ACTIVITY LIST –
**a)** In the passage on cyclical analysis, reproduce everything from "What about all" down to "are practically random.".
**b)** According to the passage on cyclical analysis, what was Fourier analysis originally invented to understand?

What about cyclical analysis, which is another technique traders use to try to pick tops and bottoms?

 

There are very powerful scientific methods of cyclical analysis, particularly Fourier analysis, which was invented in the nineteenth century, essentially to understand heat transfer. Fourier analysis has been tried again and again on market prices, starting in the late nineteenth century with the work of the French mathematician Louis Bachelier. All this scientific research has failed to uncover any systematic cyclic components in price data. This failure argues strongly against the validity of various trading systems based on cycles. And, I want to stress that the techniques for finding cycles are much stronger than the techniques for finding trends. Finding cycles is a classic scientific problem.

 

What about all the various studies that purport to find cycles in price data?

 

The markets go up and down. So in some loose sense of the word there are cycles. The problem is that you can fit sine waves pretty closely even to purely random patterns. If you allow cycle periods to shrink and expand, skip beats, and even invert—as many of these cycle theorists (or, perhaps more accurately, cycle cranks) do—then you can fit cycles onto any data series that fluctuates. The bottom line is that rigorous statistical techniques, such as Fourier analysis, demonstrate that these alleged cycles are practically random.

SOURCE DATA –

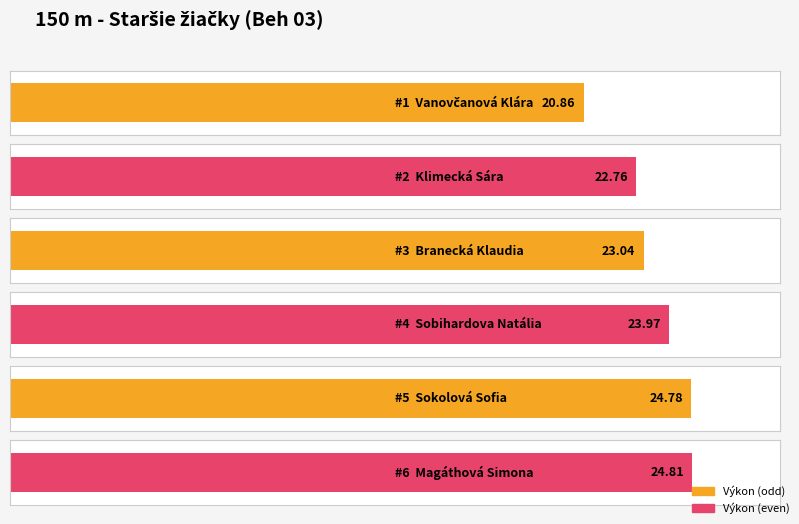

The value at Klimecká Sára is 22.8. True or false?

True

PROBLEM SOLUTIONS –
**a)**
What about all the various studies that purport to find cycles in price data?

 

The markets go up and down. So in some loose sense of the word there are cycles. The problem is that you can fit sine waves pretty closely even to purely random patterns. If you allow cycle periods to shrink and expand, skip beats, and even invert—as many of these cycle theorists (or, perhaps more accurately, cycle cranks) do—then you can fit cycles onto any data series that fluctuates. The bottom line is that rigorous statistical techniques, such as Fourier analysis, demonstrate that these alleged cycles are practically random.

**b)** Heat transfer.